• Work to complete: Please print the entries below exactly, from the line with "unterliegen 27,5% Steuern." through the line with "куда загранпаспорт россиянам не", including both of those lines and leaving out all others.

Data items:
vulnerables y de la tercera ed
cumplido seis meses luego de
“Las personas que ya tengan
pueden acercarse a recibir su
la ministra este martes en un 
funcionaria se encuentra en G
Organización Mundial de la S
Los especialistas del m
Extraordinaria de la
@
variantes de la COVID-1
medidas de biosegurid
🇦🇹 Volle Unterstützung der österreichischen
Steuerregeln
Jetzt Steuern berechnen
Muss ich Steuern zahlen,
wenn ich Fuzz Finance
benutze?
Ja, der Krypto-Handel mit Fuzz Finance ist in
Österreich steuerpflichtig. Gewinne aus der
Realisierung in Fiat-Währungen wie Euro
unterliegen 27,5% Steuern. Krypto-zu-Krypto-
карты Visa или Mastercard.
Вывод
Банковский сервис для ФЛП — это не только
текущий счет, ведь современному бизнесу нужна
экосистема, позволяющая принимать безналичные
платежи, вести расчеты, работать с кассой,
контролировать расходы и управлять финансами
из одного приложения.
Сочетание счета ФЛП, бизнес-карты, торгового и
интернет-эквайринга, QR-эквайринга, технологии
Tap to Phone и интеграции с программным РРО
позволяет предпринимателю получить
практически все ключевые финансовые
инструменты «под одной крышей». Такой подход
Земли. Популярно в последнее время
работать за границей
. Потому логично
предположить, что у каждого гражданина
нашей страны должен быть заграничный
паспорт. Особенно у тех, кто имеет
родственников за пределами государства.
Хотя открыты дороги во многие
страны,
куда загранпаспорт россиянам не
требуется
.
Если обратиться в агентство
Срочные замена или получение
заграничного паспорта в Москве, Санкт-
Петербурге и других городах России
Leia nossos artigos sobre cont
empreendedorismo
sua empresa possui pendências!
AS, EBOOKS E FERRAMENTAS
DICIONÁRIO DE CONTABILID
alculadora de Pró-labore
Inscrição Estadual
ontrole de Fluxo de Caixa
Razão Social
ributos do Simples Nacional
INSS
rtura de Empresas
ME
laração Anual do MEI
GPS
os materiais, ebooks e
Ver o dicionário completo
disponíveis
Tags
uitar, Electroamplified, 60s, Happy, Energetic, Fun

• Answer to this exercise:
unterliegen 27,5% Steuern. Krypto-zu-Krypto-
карты Visa или Mastercard.
Вывод
Банковский сервис для ФЛП — это не только
текущий счет, ведь современному бизнесу нужна
экосистема, позволяющая принимать безналичные
платежи, вести расчеты, работать с кассой,
контролировать расходы и управлять финансами
из одного приложения.
Сочетание счета ФЛП, бизнес-карты, торгового и
интернет-эквайринга, QR-эквайринга, технологии
Tap to Phone и интеграции с программным РРО
позволяет предпринимателю получить
практически все ключевые финансовые
инструменты «под одной крышей». Такой подход
Земли. Популярно в последнее время
работать за границей
. Потому логично
предположить, что у каждого гражданина
нашей страны должен быть заграничный
паспорт. Особенно у тех, кто имеет
родственников за пределами государства.
Хотя открыты дороги во многие
страны,
куда загранпаспорт россиянам не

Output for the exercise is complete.